I would go even further, though, to say that, in some cases, these hurdles and delays are currently outside of the control of the Indonesian government. Indonesia is a collection of more than 17,000 islands, comprised of innumerable tribes. I use that word without hesitation here, familiar with other nations governed under the influence of competing tribal interests. The very notion of a 'central' government in Indonesia is unlike anything we in the West can fully understand.
As a young democracy (third largest in the world), moreover, Indonesia is still trying to figure out how democratic processes work. With much progress behind in such a short period, much ahead still remains.
In my view, the 2009 Mining Law offered much clarity for international investors. At the same time, I think it opened many new cans of worms by its distribution of decision making authority. Many cooks in the kitchen make for an interesting bowl of soup. I'm not judging Indonesia's decentralization of authority in these matters to be wrong. Judging is easy for many people… not for me. Fair to say that it may have been the only available path at the time. Also fair to say that every decision has consequences. It's the rare move for which consequences are all good.
Clarity going forward in Indonesia will be the number one key for investors. It will also be key for the Indonesian government. Knowing that Grasberg is the most profitable mine in the world… knowing that, despite its very different ownership structure, Batu Hijau remains Newmont's most profitable mine worldwide… these facts must weigh heavily on Indonesian lawmakers as they endeavour to frame the next iteration of mining in what is indisputably one of the world's most attractive regions.
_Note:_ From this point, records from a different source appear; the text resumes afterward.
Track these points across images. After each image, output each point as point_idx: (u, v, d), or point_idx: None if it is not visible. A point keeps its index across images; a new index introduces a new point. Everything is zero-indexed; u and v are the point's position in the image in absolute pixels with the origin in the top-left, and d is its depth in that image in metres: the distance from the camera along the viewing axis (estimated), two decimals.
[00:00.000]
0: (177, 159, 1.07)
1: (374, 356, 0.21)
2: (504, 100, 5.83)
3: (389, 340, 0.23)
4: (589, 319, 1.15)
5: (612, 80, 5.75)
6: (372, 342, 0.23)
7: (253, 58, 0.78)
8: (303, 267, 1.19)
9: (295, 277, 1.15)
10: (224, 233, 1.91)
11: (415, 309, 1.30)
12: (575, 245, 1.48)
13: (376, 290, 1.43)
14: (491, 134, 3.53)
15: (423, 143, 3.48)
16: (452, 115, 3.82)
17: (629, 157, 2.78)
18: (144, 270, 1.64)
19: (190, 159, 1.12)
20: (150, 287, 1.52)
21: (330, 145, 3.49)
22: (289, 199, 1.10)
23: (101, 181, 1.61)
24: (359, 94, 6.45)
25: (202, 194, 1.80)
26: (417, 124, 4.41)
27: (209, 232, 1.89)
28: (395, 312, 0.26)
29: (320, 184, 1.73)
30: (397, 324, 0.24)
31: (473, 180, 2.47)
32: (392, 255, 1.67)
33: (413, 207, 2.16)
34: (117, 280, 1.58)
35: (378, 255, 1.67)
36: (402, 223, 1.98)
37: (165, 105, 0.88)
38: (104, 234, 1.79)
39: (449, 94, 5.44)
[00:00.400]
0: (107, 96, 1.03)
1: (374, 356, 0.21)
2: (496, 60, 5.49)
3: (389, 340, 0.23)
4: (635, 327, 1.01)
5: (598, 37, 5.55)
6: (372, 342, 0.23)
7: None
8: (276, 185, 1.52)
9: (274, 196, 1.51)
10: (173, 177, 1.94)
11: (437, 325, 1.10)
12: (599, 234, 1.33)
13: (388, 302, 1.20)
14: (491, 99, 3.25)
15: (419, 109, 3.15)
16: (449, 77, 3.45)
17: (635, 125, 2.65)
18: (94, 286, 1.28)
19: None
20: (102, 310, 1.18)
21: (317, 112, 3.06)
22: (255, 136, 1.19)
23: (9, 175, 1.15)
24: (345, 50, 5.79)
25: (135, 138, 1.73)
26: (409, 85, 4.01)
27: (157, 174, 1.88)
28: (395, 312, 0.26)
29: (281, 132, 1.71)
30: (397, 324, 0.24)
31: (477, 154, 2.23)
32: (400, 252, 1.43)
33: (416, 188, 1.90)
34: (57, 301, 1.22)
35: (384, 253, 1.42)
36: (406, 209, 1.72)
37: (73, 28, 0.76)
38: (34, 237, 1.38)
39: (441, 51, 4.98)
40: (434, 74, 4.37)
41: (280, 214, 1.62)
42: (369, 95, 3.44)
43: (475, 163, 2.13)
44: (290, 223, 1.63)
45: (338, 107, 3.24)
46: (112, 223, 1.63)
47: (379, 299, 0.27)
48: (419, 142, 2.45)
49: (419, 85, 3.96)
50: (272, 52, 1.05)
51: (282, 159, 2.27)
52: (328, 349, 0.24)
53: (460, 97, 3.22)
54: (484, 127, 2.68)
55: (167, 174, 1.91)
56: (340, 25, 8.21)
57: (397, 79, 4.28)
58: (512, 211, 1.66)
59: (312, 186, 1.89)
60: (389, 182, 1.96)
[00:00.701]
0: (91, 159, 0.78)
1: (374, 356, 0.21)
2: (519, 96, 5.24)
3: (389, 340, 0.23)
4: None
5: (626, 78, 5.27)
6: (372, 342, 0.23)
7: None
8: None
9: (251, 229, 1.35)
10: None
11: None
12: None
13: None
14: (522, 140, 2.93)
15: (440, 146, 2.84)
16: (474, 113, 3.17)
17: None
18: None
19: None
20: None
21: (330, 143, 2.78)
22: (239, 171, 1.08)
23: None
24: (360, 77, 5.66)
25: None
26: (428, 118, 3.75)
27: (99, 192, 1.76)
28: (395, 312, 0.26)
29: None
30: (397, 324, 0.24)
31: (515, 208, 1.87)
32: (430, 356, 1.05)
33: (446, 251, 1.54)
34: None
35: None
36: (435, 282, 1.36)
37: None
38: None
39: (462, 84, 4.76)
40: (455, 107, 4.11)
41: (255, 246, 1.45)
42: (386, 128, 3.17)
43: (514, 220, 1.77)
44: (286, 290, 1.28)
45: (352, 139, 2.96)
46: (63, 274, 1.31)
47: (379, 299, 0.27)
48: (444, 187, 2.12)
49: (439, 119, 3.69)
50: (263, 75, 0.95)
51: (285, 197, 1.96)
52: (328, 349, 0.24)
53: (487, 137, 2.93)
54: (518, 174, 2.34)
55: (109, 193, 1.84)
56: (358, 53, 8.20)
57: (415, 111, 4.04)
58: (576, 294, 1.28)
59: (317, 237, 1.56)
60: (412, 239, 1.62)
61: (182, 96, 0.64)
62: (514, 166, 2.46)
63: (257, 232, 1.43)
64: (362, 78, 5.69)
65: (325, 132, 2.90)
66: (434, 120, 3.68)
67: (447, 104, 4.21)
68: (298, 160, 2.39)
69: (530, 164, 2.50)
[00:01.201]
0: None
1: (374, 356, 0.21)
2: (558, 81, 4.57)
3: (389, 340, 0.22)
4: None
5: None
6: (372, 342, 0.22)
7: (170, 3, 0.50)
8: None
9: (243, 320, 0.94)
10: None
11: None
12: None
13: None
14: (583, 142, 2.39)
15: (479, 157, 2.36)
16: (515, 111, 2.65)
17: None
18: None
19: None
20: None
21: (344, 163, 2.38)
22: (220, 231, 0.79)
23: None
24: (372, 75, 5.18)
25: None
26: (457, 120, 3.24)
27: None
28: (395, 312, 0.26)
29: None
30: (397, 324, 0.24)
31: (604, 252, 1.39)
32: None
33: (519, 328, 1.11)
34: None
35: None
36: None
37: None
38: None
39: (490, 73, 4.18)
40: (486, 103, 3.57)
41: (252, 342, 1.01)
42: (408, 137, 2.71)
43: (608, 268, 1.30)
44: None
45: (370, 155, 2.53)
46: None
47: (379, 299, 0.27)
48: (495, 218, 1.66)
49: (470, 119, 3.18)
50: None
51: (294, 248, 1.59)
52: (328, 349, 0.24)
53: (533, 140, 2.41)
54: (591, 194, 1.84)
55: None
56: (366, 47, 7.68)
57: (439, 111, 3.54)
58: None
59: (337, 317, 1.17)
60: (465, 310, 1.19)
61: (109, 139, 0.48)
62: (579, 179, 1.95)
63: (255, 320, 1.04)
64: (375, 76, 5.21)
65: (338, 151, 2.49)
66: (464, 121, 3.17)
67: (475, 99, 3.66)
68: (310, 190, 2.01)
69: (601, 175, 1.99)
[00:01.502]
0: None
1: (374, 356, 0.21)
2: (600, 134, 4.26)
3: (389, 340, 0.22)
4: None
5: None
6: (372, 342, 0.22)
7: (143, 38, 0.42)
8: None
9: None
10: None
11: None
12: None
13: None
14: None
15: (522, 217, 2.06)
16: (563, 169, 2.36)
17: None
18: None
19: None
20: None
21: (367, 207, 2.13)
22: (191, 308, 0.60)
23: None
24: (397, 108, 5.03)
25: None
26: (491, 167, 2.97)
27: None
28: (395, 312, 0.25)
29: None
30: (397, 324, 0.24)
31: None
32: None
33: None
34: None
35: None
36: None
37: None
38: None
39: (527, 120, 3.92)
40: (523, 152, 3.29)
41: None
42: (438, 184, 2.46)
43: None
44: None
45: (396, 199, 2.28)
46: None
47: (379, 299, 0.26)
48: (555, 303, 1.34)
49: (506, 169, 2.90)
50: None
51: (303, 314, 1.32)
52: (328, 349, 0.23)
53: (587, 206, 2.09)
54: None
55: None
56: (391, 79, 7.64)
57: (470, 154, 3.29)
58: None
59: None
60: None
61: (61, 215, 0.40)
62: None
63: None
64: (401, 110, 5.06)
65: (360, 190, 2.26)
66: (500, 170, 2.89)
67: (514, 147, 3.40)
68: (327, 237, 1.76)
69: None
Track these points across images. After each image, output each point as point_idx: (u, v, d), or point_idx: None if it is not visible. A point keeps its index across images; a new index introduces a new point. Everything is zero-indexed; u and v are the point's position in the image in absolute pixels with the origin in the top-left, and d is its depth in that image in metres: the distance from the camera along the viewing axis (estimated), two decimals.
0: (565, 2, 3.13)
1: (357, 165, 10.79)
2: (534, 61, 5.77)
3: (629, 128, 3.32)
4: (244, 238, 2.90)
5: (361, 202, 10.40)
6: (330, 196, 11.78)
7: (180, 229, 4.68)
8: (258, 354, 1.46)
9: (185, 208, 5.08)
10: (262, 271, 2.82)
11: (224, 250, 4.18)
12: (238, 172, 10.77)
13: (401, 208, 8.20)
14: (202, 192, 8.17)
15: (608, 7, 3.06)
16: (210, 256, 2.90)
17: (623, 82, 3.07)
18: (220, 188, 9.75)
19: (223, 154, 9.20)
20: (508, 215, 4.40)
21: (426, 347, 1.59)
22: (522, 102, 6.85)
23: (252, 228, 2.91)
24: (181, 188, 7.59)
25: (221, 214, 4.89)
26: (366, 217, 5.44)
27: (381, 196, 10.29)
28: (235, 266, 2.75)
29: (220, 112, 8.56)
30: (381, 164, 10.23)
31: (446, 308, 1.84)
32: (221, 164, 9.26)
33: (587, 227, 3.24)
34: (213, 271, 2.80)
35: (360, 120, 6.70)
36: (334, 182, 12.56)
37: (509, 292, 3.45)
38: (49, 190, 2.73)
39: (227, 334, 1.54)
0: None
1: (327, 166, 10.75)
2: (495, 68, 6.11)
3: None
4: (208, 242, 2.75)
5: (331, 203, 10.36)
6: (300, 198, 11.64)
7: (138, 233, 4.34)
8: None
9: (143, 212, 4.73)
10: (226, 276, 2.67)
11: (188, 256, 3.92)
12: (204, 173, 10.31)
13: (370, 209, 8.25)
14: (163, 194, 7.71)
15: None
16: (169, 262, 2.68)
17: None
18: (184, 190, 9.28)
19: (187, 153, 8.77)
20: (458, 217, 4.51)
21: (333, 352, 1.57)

While these successes are selling features, their primary rank in success must also stick in the craw of some in Indonesia. They must be thinking, "We want you to be successful… just not so successful that we're made the fool in the process."
Here's the thing. From where I sit, these huge successes are anomalous in an environment lacking in clarity. With enhanced clarity, there's virtually no limit to what can be had in Indonesia, both for investors and for the greater good of the Indonesian people. Finding a comparable tax structure to other countries without matching clarity (not to mention transparency) in process will not be promising on either account. On the other hand, improvement of understanding of the process, what to expect? and when? and how? and of course, why? will all serve to enable more profitable participation by the Indonesian government. Give me greater clarity and I'll be more prepared to pay a premium in the fare. Fail in this and I'll require much greater return on my investment to compensate for the risk.
Clarity, first and last. This is and will always be key.